Epilepsy is a neurological disorder characterized by recurrent seizures, affecting more than 50 million people worldwide. Temporal lobe epilepsy (TLE) is a common form of epilepsy, where seizures arise from the temporal lobe. TLE can be debilitating, as many patients experience impaired memory function and depression, or suffer seizure-related injuries due to loss of consciousness. Furthermore, up to 50,000 people die each year from seizures and related causes. With the potential for such serious health risks it is important to understand the molecular mechanisms behind TLE to better treat the disorder. Epileptic neurons exhibit distinct activity during seizures, controlled by neurotransmitters including 3-aminobutyric acid (GABA). Altered type A GABA receptor composition may contribute to seizure susceptibility. In particular, an upregulation of 14 and a downregulation of 11 subunits are observed after prolonged seizures in humans and in TLE animal models. Our laboratory has identified brain derived neurotrophic factor (BDNF) as a key regulator that mediates 11 downregulation through its activation of the Janus kinase (JAK)/ signal transducer and activator of transcription (STAT) pathway, that controls expression of inducible cAMP early repressor (ICER). Our general hypothesis is that BDNF signals through the JAK/STAT pathway to downregulate 11 expression after status epilepticus (SE), resulting in impaired inhibition that plays a critical role in the process of epileptogenesis. Using a variety of techniques including gene silencing in culture and in vivo, chromatin immunoprecipitation (ChIP), and co-immunoprecipitation of protein/protein interactions, specific components of the JAK/STAT signaling pathway activated by either the pro- or mature forms of BDNF will be identified. We will also determine whether there is a direct association of neurotrophin receptors TrkB and p75NTR with the JAK/STAT complex, as well as the potential role of JAK/STAT activation to epileptogenesis in the pilocarpine TLE model. The proposed studies lay the foundation for directly identifying distinct members of the BDNF- induced JAK/STAT pathway activated by SE, with the promise of providing novel therapeutic targets for future treatment of intractable epilepsy as well as other disorders that display reduced 11 subunit expression.

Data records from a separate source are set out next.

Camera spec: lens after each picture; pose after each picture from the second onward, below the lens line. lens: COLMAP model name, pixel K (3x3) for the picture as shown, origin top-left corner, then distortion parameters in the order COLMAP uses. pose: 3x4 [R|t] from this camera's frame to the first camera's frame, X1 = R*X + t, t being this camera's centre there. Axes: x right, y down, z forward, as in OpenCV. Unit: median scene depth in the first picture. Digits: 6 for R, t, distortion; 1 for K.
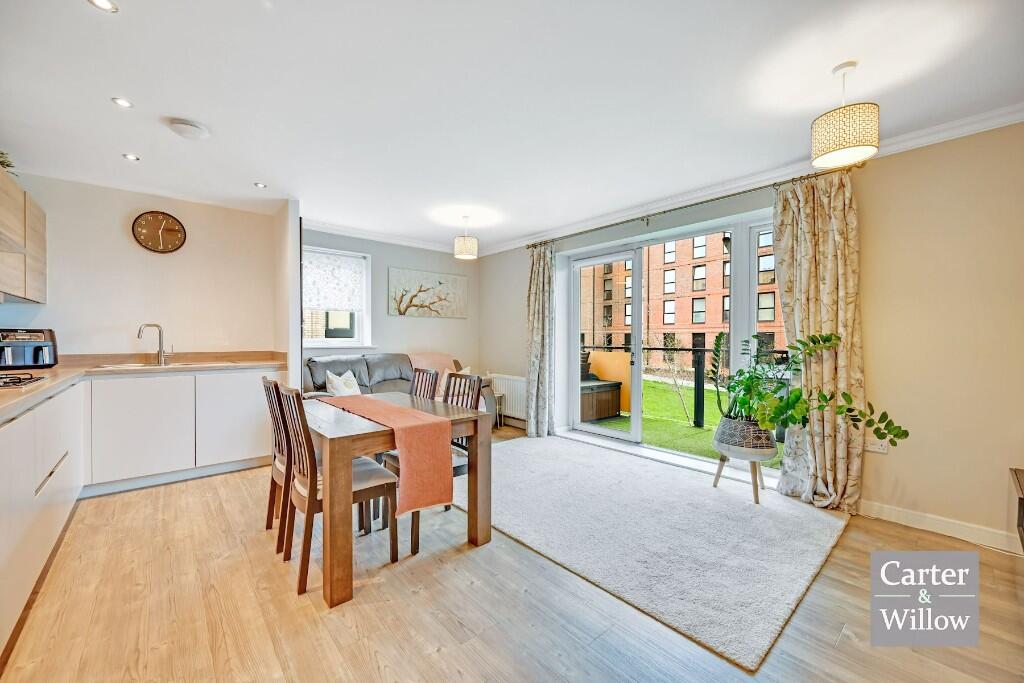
lens RADIAL K [[414.8, 0, 512.4], [0, 414.8, 344.9], [0, 0, 1]] dist [0.002707, 0.000604]
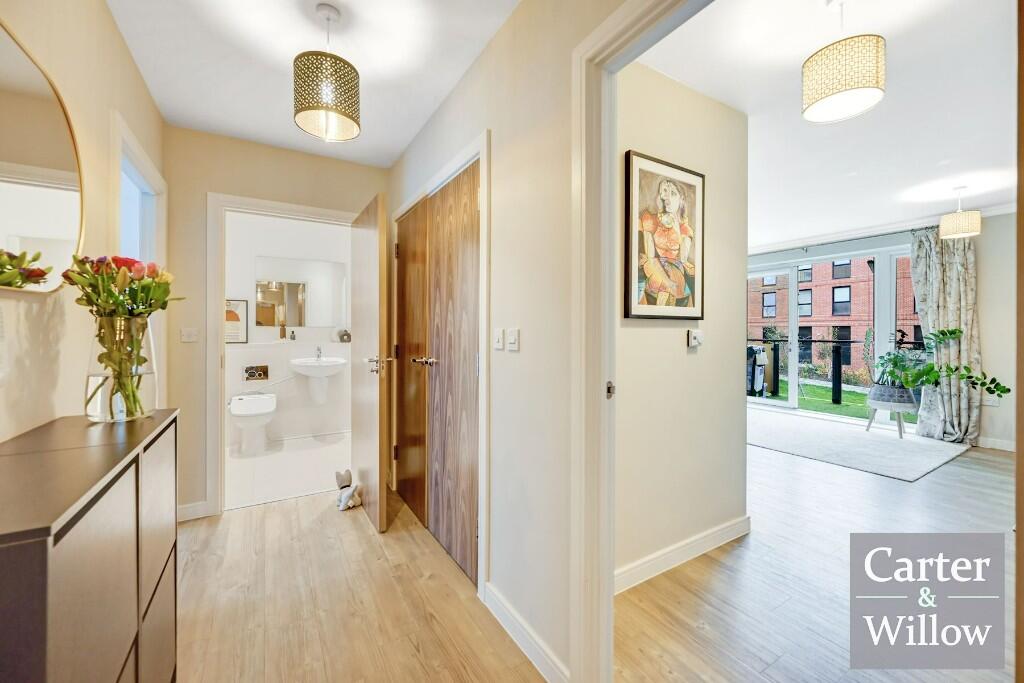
lens RADIAL K [[414.8, 0, 518.0], [0, 414.8, 334.3], [0, 0, 1]] dist [0.002707, 0.000604]
pose [[0.985196, 0.000091, -0.171433, -0.578265], [-0.002056, 0.999934, -0.011284, 0.013672], [0.171421, 0.011470, 0.985131, -0.813393]]
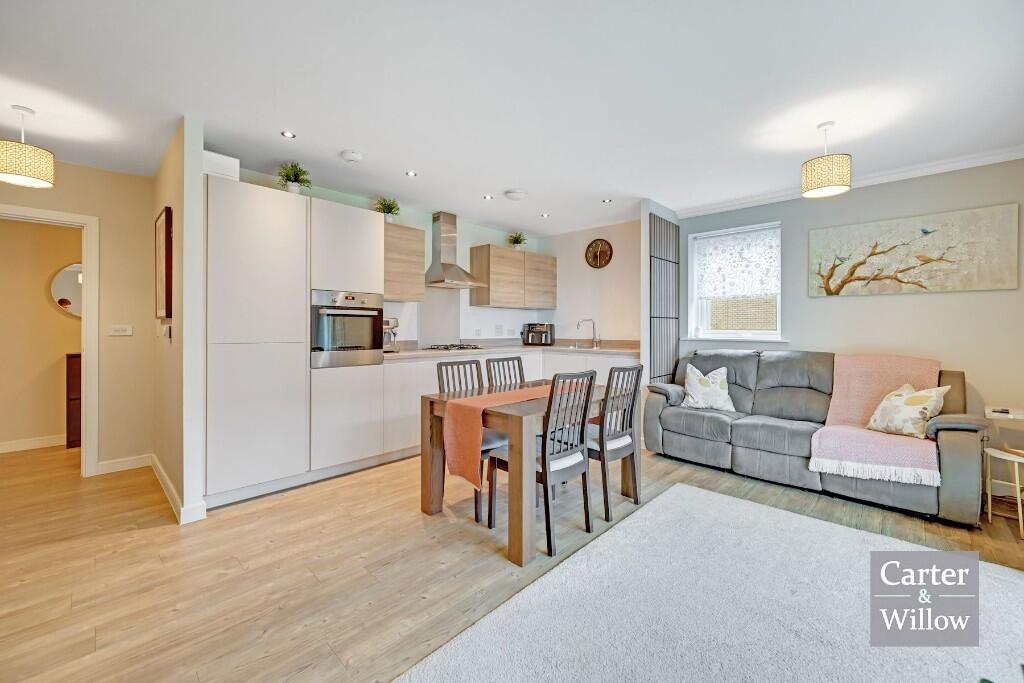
lens RADIAL K [[414.8, 0, 507.2], [0, 414.8, 331.4], [0, 0, 1]] dist [0.002707, 0.000604]
pose [[0.060217, 0.008701, -0.998147, 1.039356], [-0.017760, 0.999813, 0.007644, -0.026292], [0.998027, 0.017267, 0.060360, 1.184734]]
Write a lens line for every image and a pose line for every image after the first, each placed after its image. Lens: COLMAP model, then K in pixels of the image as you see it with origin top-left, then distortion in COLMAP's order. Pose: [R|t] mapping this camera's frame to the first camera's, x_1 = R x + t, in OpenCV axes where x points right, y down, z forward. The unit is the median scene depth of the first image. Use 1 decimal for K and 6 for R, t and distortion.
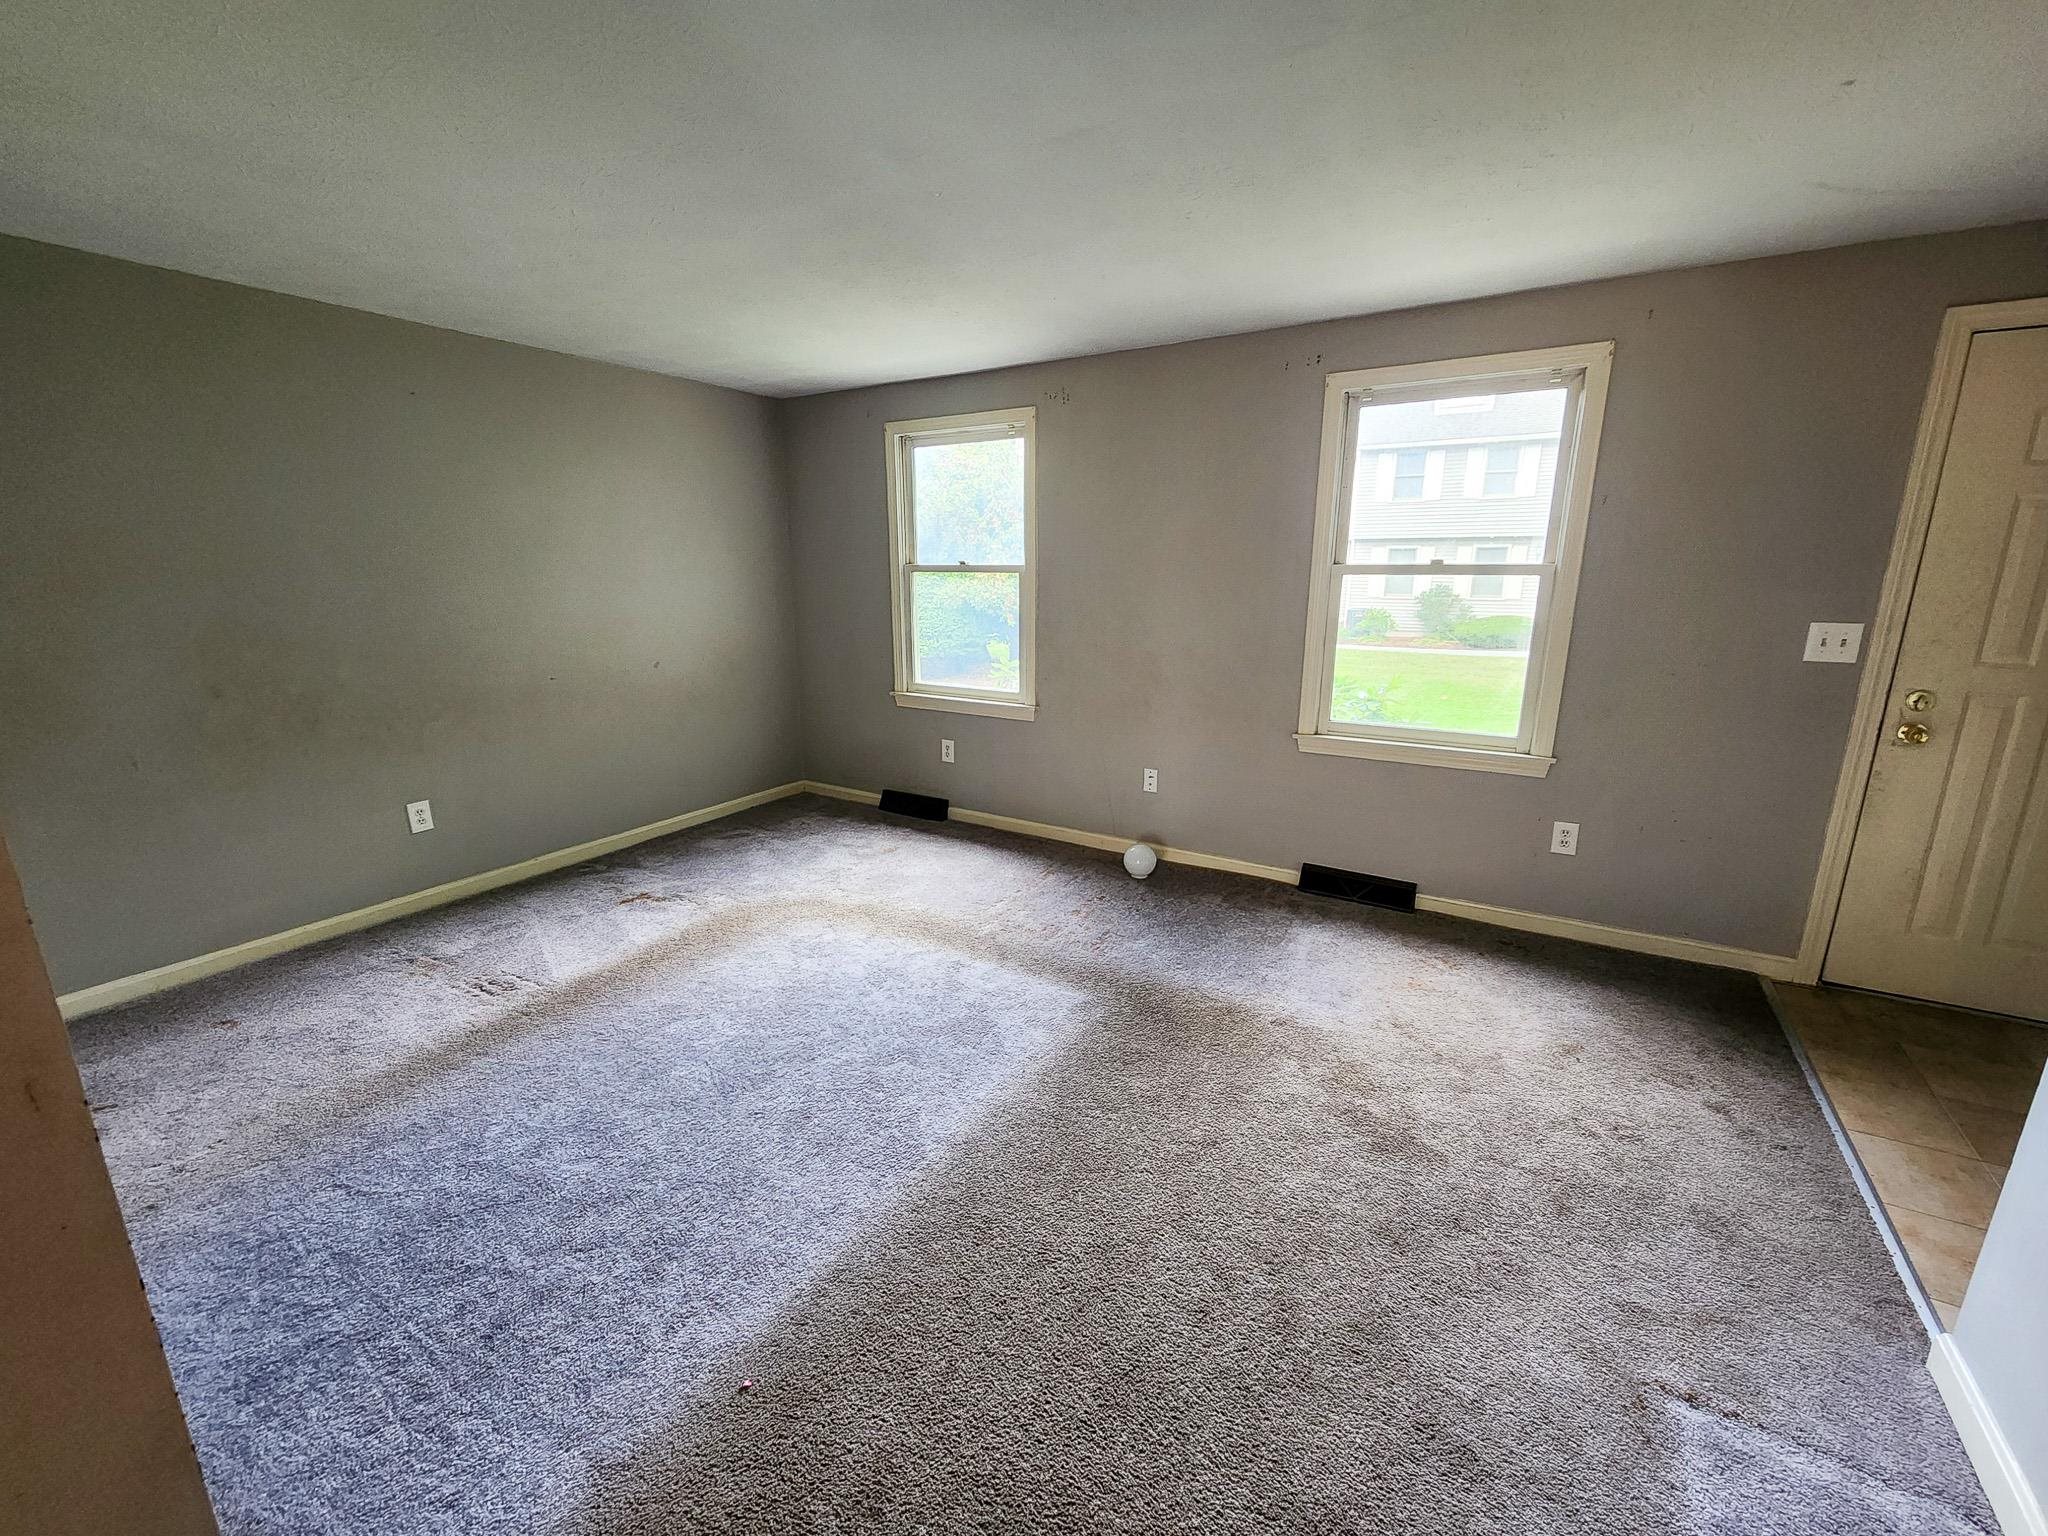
lens RADIAL K [[834.7, 0, 1030.8], [0, 834.7, 771.2], [0, 0, 1]] dist [-0.001099, 0.000751]
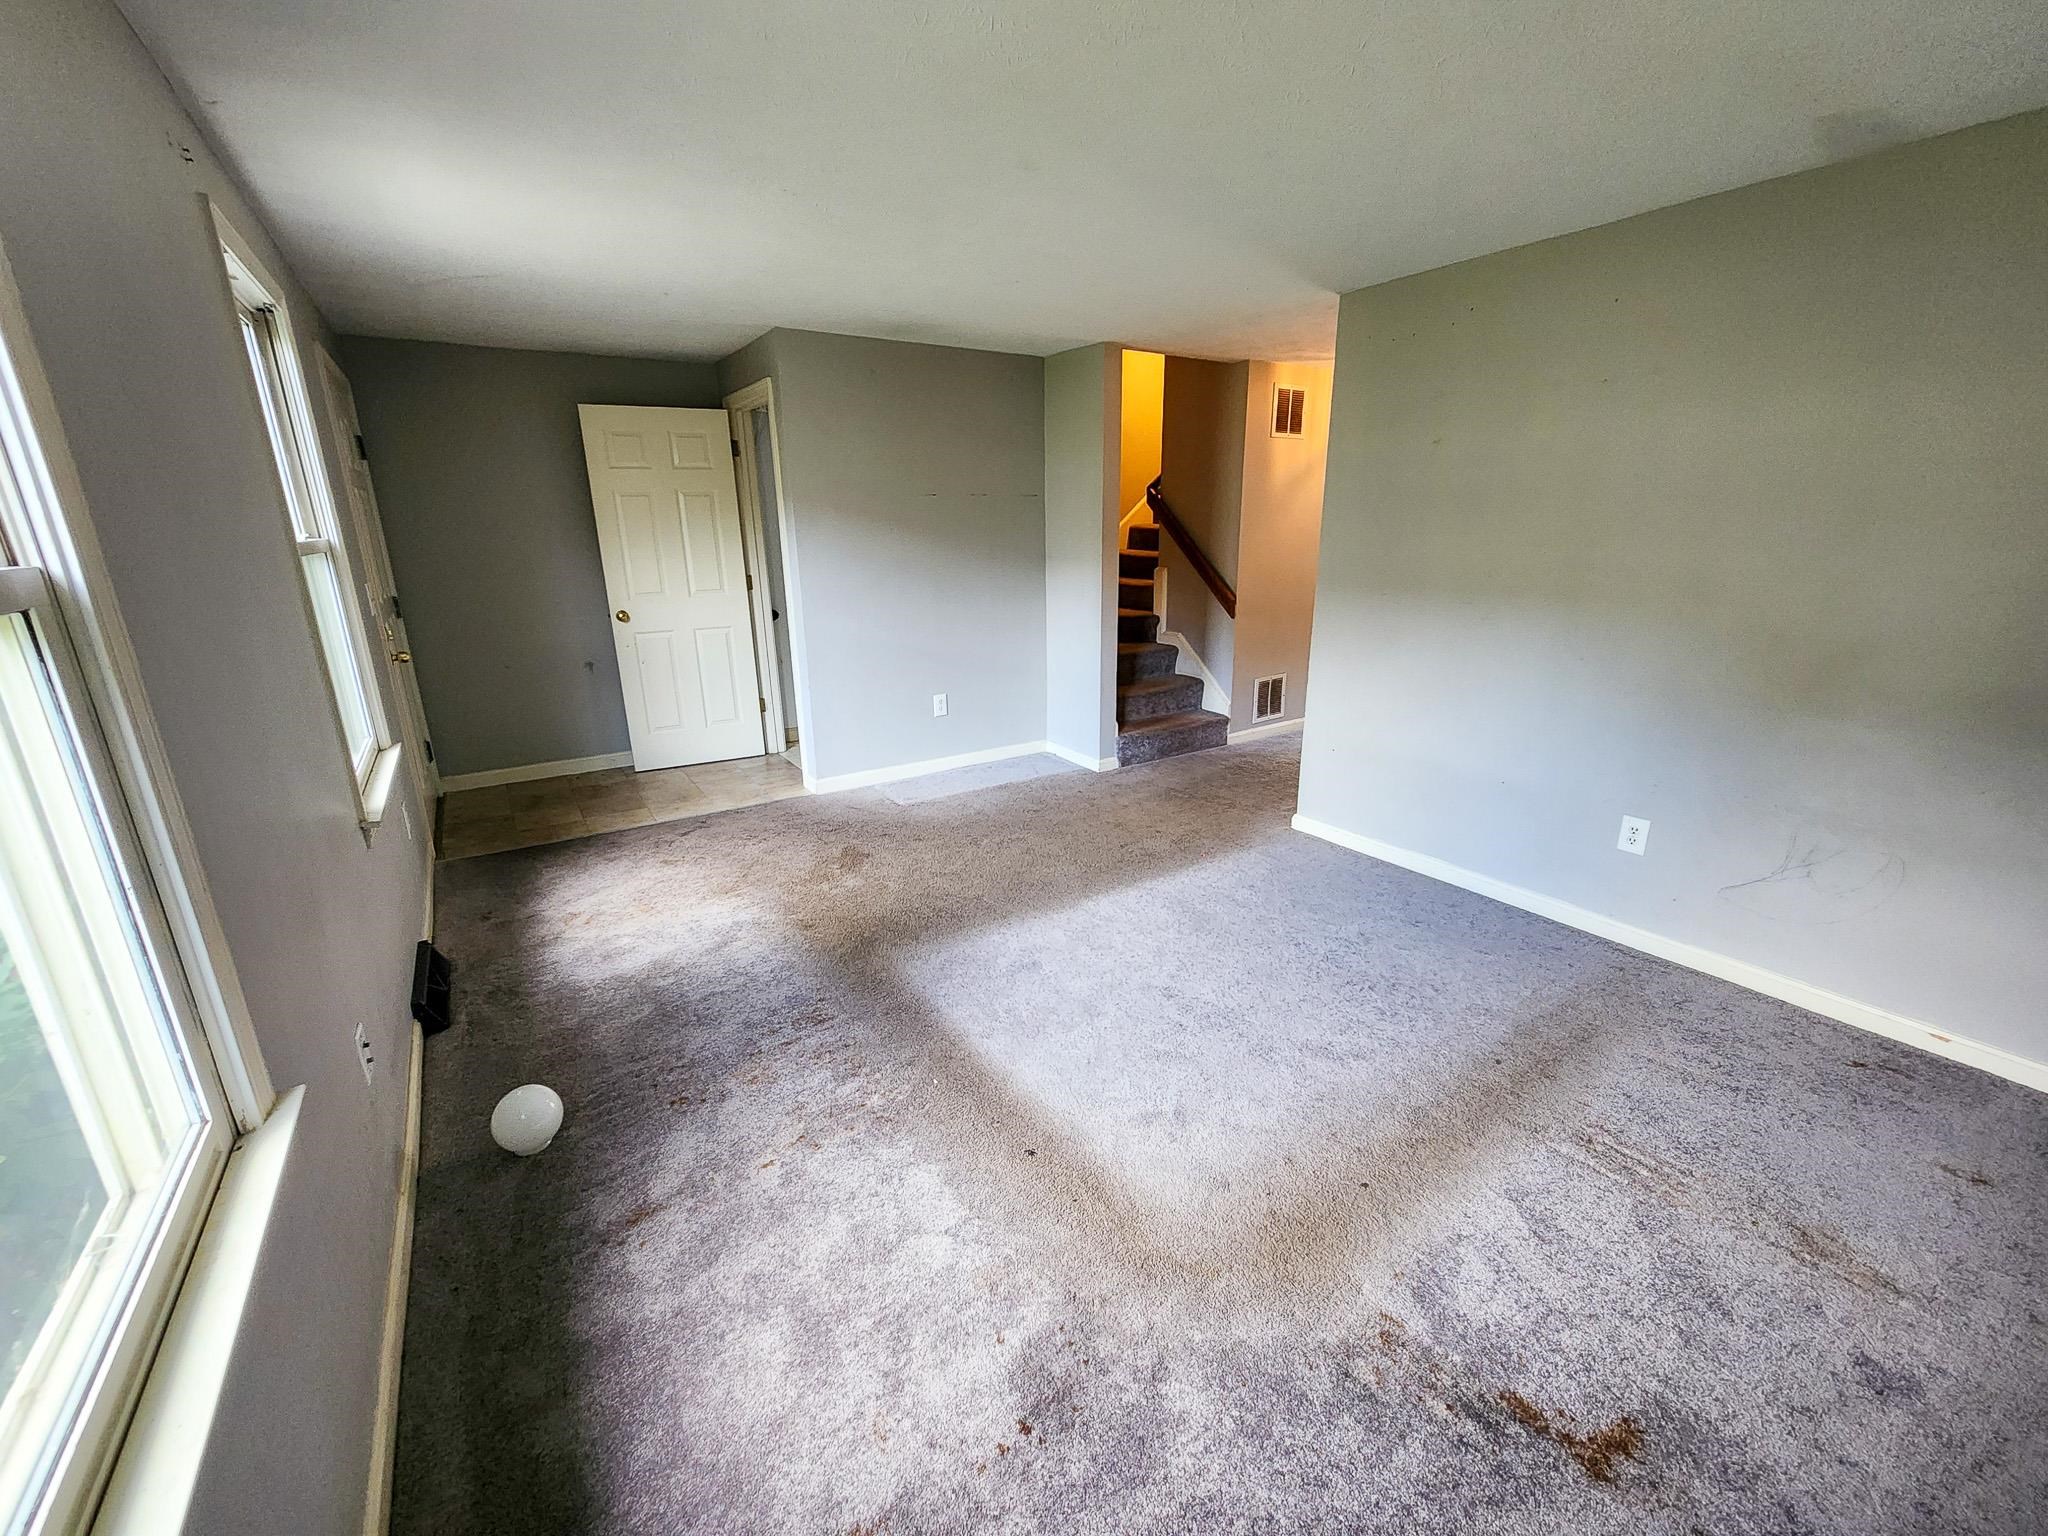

癫痫是一种以反复发作为特征的神经系统疾病，影响着全球5000多万人。颞叶癫痫（TLE）是癫痫的一种常见形式，其中癫痫发作源自颞叶。TLE可以使人衰弱，因为许多患者经历记忆功能受损和抑郁，或由于意识丧失而遭受与癫痫相关的损伤。此外，每年有多达50 000人死于癫痫发作和相关原因。由于这种严重的健康风险的可能性，重要的是要了解TLE背后的分子机制，以更好地治疗这种疾病。癫痫神经元在癫痫发作期间表现出不同的活动，由包括3-氨基丁酸（GABA）在内的神经递质控制。A型GABA受体组成的改变可能有助于癫痫发作的易感性。特别是，在人类和TLE动物模型中，在长时间癫痫发作后观察到14个亚基的上调和11个亚基的下调。我们的实验室已经鉴定出脑源性神经营养因子（BDNF）是通过激活Janus激酶（JAK）/信号转导子和转录激活子（STAT）途径介导11下调的关键调节因子，该途径控制诱导型cAMP早期阻遏物（ICER）的表达。我们的一般假设是，BDNF信号通过JAK/STAT途径下调11表达癫痫持续状态（SE）后，导致在癫痫发生过程中起关键作用的抑制受损。使用多种技术，包括在培养和体内的基因沉默，染色质免疫沉淀（ChIP），和蛋白质/蛋白质相互作用的免疫共沉淀，JAK/STAT信号通路的特定组件激活的前或成熟形式的BDNF将被确定。我们还将确定是否有神经营养因子受体TrkB和p75 NTR与JAK/STAT复合物的直接关联，以及JAK/STAT激活在毛果芸香碱TLE模型中对癫痫发生的潜在作用。拟议的研究为直接鉴定由SE激活的BDNF诱导的JAK/STAT通路的不同成员奠定了基础，有望为未来治疗难治性癫痫以及显示11亚基表达减少的其他疾病提供新的治疗靶点。